北望江山
自从赵不全生了往上爬的心思以后,话倒也没原来多了,整日里学着文人骚客,捧着一知半解的书籍,也是摇头晃脑。
这些书籍,是王文轩送来的,无非是《论语》之类的,赵不全看得头昏脑涨,最终放在院子里的凳子上,学了后世子孙的话,风吹那页看那页,看了那页撕那页。
百日服阕,斩缞换成了寻常的棉袍,腰间的麻绳解了,脚上的草鞋也换了。
可头上的白布条还得缠着,按制斩缞三年是对旁人说的,他老赵家既是在京的旗人,百日即可。
袭人给他找了块白布,洗净熨平,每日替他缠在帽檐里面,露出寸许的白边,算是不忘孝道的礼数。
“全哥,今儿是你头一日回衙门,吃了饭再走。”
袭人从灶房里端出一碗小米粥,两个窝头,一叠咸菜。
这丫头在李家待了十年,练出了一双巧手,粥熬得浓稠正好,窝头松软香甜,连咸菜丝都切得细如发丝,看来大户人家里还是能历练人,学的东西也是多的。
赵不全坐下喝粥,抬眼看见院子里的老槐树冒出了新芽,树是他爹栽的,掐指一算也是有七八个年头了,树干还是歪歪扭扭的,跟他赵不全这个人一样,前面十多年活得没个正形。
“袭人,”
赵不全开口问道,
“你这些日子,去没去周嫂子那边看看?”
袭人点头应道:
“去了,前两日还去了一趟,周嫂子家里的鸡又下了蛋,要给全哥送几个,奴婢说全哥不吃鸡蛋,就没让她送。”
他赵不全什么时候不吃鸡蛋了?
随即反应过来,这个袭人是在替他挡事,从小在李煦这般的大户人家长大,脑子自是活泛得很。

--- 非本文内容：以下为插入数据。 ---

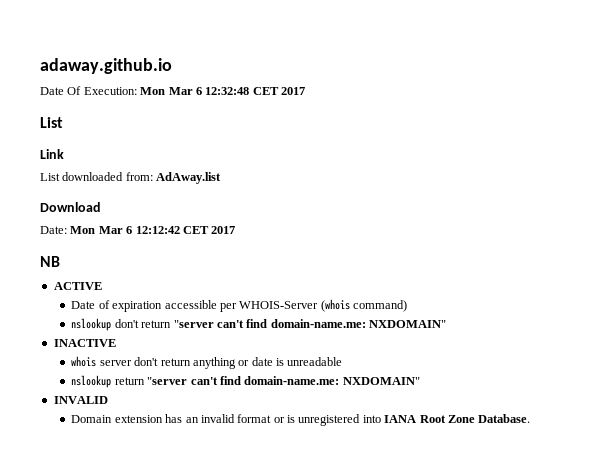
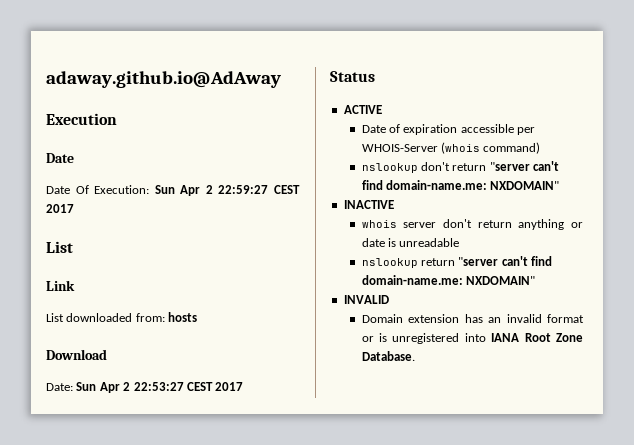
[40,58,172,74] adaway.github.io -> [46,71,281,88] [46,113,117,125] [46,153,74,163] adaway.github.io@AdAway // Execution // Date
[140,87,279,95] Mon Mar 6 12:32:48 CET -> [154,185,301,196] Sun Apr 2 22:59:27 CEST
[156,172,222,184] AdAway.list -> [168,312,198,322] hosts
[70,226,236,234] [40,256,60,267] Mon Mar 6 12:12:42 CET 2017 // NB -> [76,382,244,393] [330,71,375,82] Sun Apr 2 22:53:27 CEST 2017 // Status

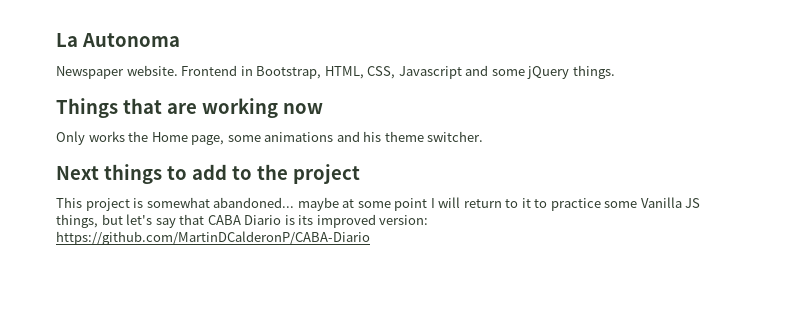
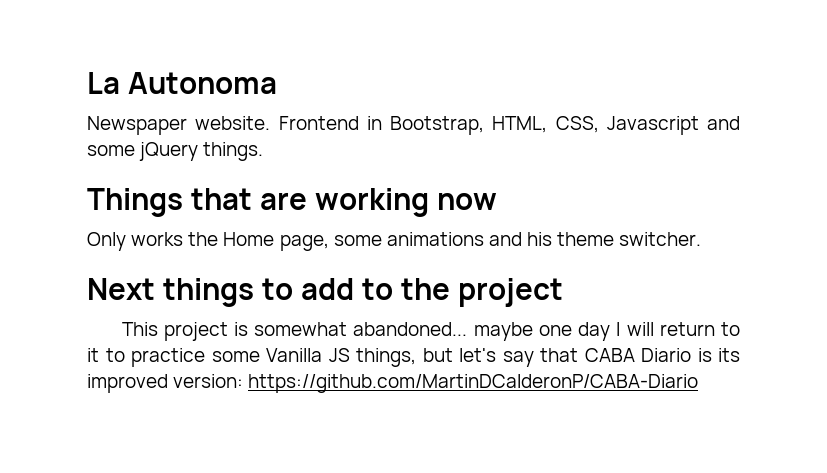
[342,198,428,211] at some point -> [538,322,611,341] one day

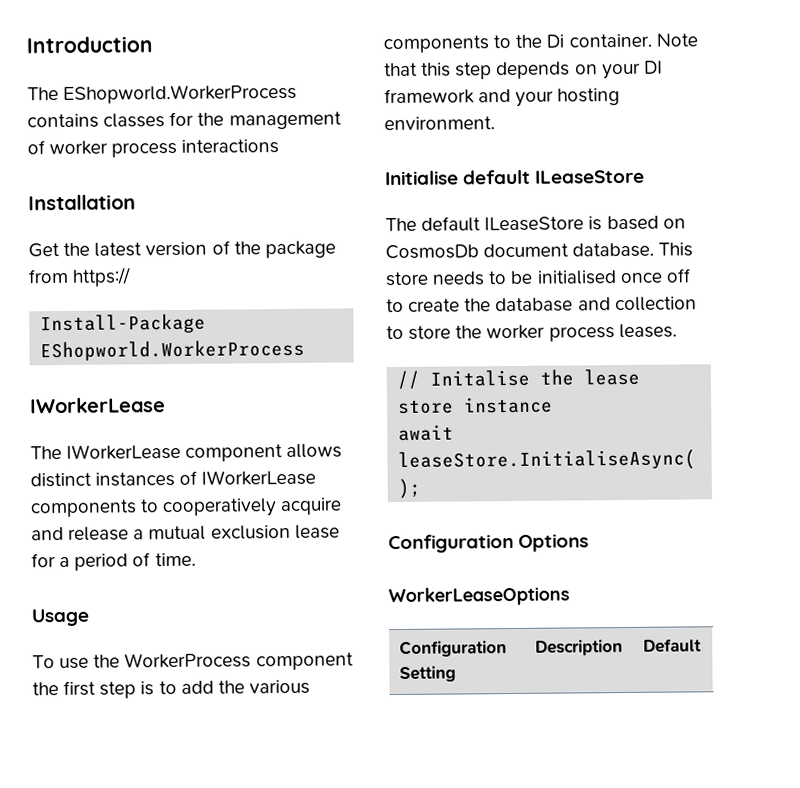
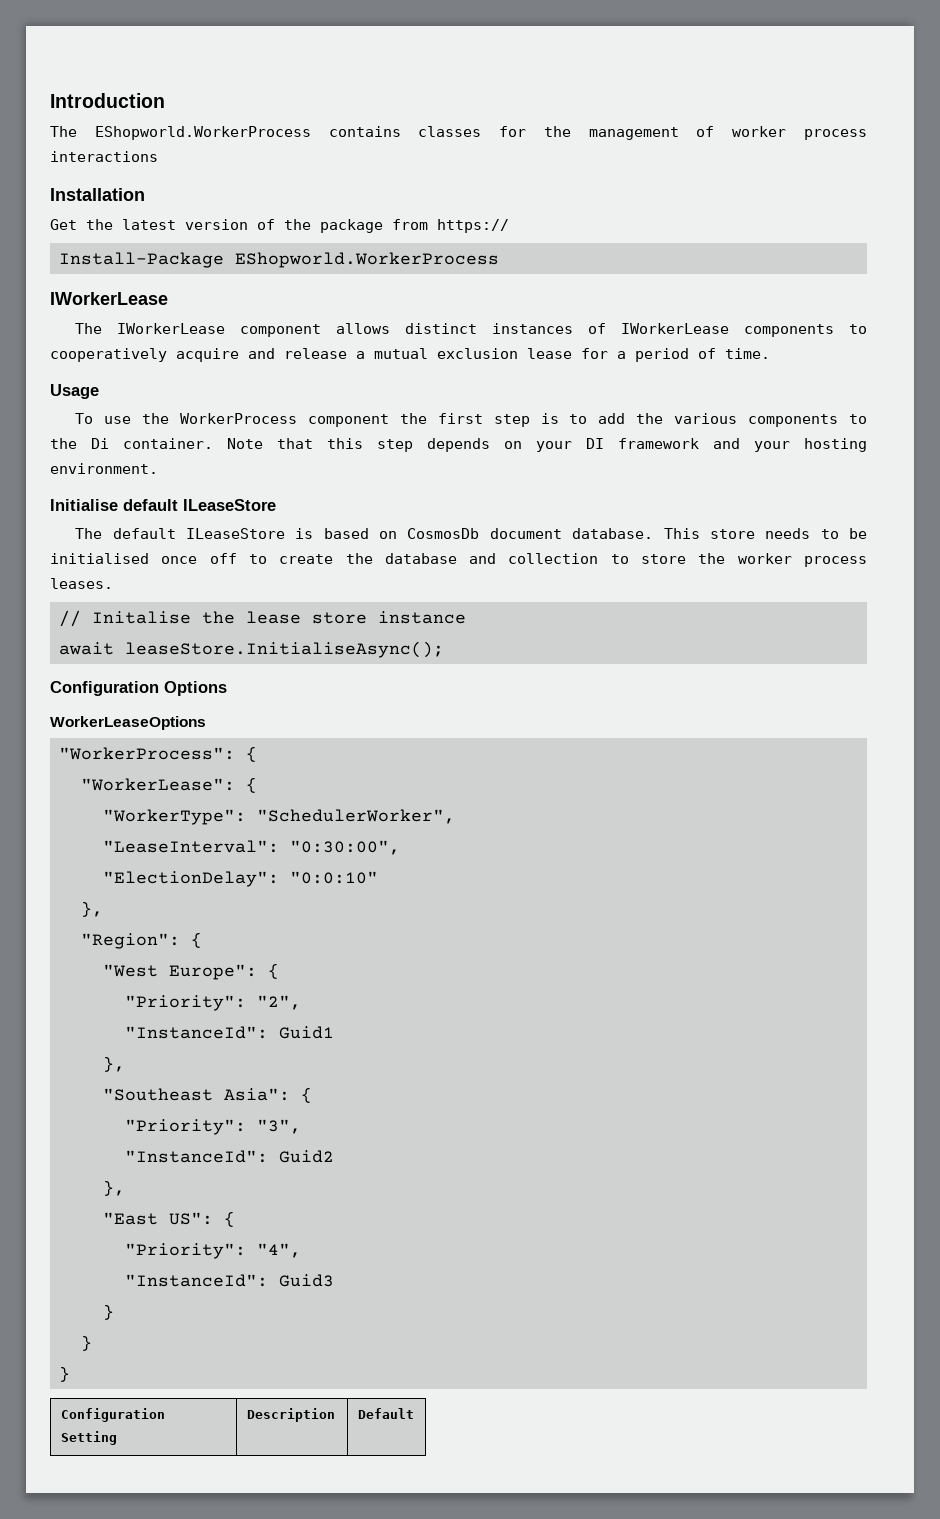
(570, 596) none -> [58,746,257,762] [80,777,257,793] [102,809,455,825] [102,840,400,855] [102,871,378,887] [80,901,103,917] [80,932,202,949] [102,963,279,980] [124,995,301,1011] [124,1026,334,1039] [102,1056,125,1072] [102,1087,312,1103] [124,1119,301,1135] [124,1150,334,1163] [102,1180,125,1196] [102,1211,235,1227] [124,1243,301,1259] [124,1274,334,1287] [102,1304,114,1320] [80,1335,92,1351] [58,1366,70,1382] // "WorkerProcess": { // "WorkerLease": { // "WorkerType": "SchedulerWorker", // "LeaseInterval": "0:30:00", // "ElectionDelay": "0:0:10" // }, // "Region": { // "West Europe": { // "Priority": "2", // "InstanceId": Guid1 // }, // "Southeast Asia": { // "Priority": "3", // "InstanceId": Guid2 // }, // "East US": { // "Priority": "4", // "InstanceId": Guid3 // } // } // }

他爹活着的时候,赵不全就隔三差五去周寡妇家蹭吃蹭喝,所谓寡妇门前是非多,他如今虽是没什么身份,可到底是在会考府当差的,多少得顾忌些脸面。
“不吃就不吃吧,那也挡不住什么事。”
赵不全把最后一口粥灌进肚子里,抹了嘴起身出门。
晨光四射,散落在湿漉漉的街道上。
东交民巷的石板路被照得青白一片,会考府的衙役换了春装,青布夹袍,腰系铜扣皮带,瞧着比冬日里精神了不少。

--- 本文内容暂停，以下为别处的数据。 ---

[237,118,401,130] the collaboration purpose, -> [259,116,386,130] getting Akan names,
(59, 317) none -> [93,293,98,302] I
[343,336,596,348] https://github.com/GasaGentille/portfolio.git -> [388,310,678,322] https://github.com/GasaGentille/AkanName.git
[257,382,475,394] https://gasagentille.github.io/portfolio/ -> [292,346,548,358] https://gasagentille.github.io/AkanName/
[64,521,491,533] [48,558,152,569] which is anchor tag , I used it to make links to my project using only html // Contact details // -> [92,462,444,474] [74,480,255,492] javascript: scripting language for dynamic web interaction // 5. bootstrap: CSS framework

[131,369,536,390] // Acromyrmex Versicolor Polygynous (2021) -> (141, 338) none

门房的差役见赵不全走进来,愣了一下,脸上马上堆起了笑意:
“哟,赵爷,您回来了?多日不见,瞧着倒是清减了不少。”
赵不全从怀里摸出几十个铜板,顺手塞进差役手里:
“这些日子劳烦各位照看,一点心意,兄弟们拿去喝茶。”
差役喜笑颜开,做样子推辞了两下还是收了。
赵不全跨进大门,穿影壁绕长廊,直奔左司班房。
一路上遇见几个同僚,有户部、刑部、兵部的,都是会考府抽调来的,这些人见了他,有的拱手问号,有的拍着肩膀寒暄,有的拉着他手说“节哀顺变”,还有几人从袖子里摸出一些物件,递给赵不全。

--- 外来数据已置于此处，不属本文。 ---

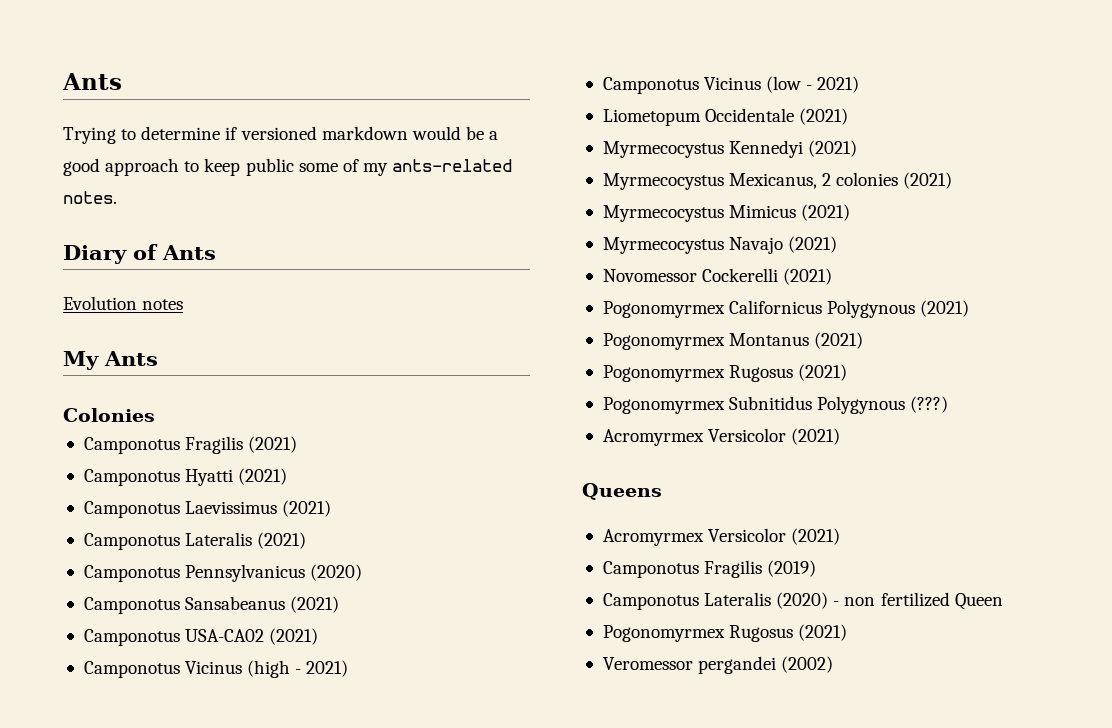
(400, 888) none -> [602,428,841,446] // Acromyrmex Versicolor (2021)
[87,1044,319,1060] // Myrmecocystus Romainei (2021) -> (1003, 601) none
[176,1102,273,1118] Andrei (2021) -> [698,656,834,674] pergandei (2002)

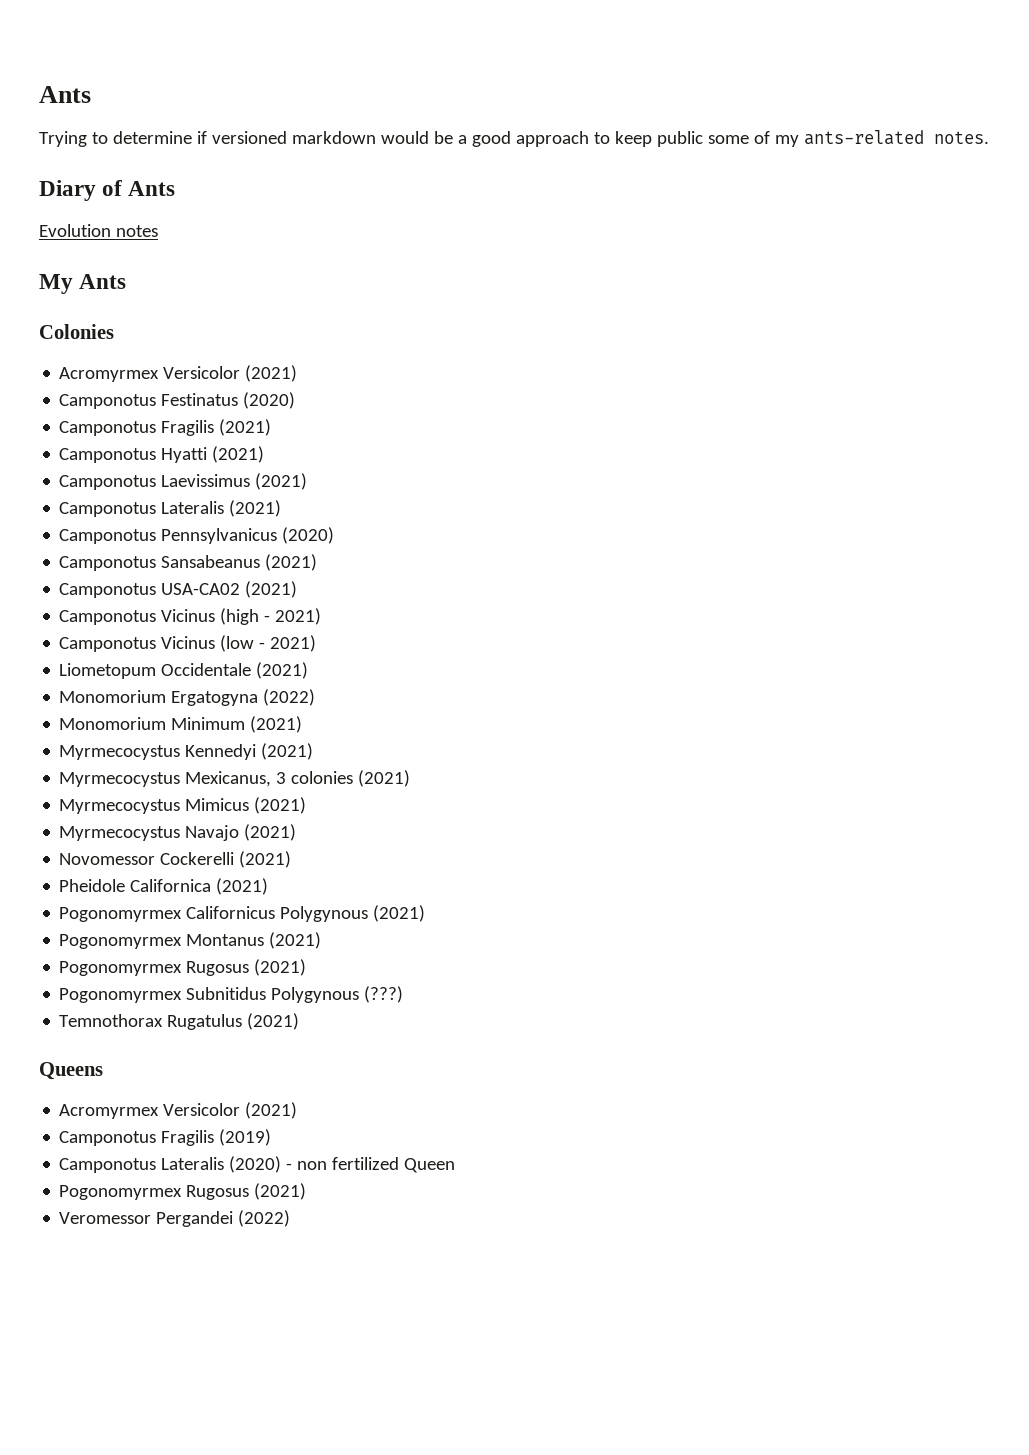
(155, 415) none -> [59,365,298,382] [59,392,296,409] // Acromyrmex Versicolor (2021) // Camponotus Festinatus (2020)
(849, 116) none -> [59,689,316,706] [59,716,303,733] // Monomorium Ergatogyna (2022) // Monomorium Minimum (2021)
[822,173,832,186] 2 -> [276,772,287,784] 3
(833, 276) none -> [59,878,269,895] // Pheidole Californica (2021)
[602,428,787,446] Acromyrmex Versicolor -> [59,1014,243,1030] Temnothorax Rugatulus
[698,656,834,674] pergandei (2002) -> [156,1210,291,1227] Pergandei (2022)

他都谢绝了,如今不比从前,收了也就收了,可此时是戴孝在身的人,收了这些东西,传出去也是不好听的。
况且他爹赵大业那条命就是被银子和物件买去的,他赵不全这辈子,不想再被人拿东西堵嘴了。
左司班房里,王文轩已经坐了许久,面前摊着一摞的账册,眉眼拧在了一起。
听见脚步声,他抬头见是赵不全,凝视了半天才说了一句:
“来了!”
赵不全跪下给王文轩磕了个头:
“王大人,这些日子承您照看,我爹的后事办得周全,全仗您里外张罗。”
王文轩起身扶他,嘴里不住地念叨:
“起来起来,你这是做什么?折煞我了。”
他扶着赵不全在椅子上坐下,上下仔细打量一番,叹着气说,
“瘦了,瘦了不少,这些日子还是要仔细着身子骨。”
赵不全没接这话,只是伸头看了一眼账册:
“王大人,山西的账,查的怎么样了?”
王文轩立马敛了笑意,起身把门掩上,坐下低声说:
“不全,这些日子查的山西亏空,比咱们想的还要大。”
他从桌上那摞账册里抽出一本,翻开几页,指着上面的数字:
“康熙六十一年全年的支取账目,这些都是咱们上次就查出来的。”
他手指往后翻了几页,声音更低:
“可这些日子,又查出来康熙六十一年之前的亏空,六十年亏空了七十三万两,五十九年亏空八十一万两,五十八年亏空九十二万两,一年比一年多。”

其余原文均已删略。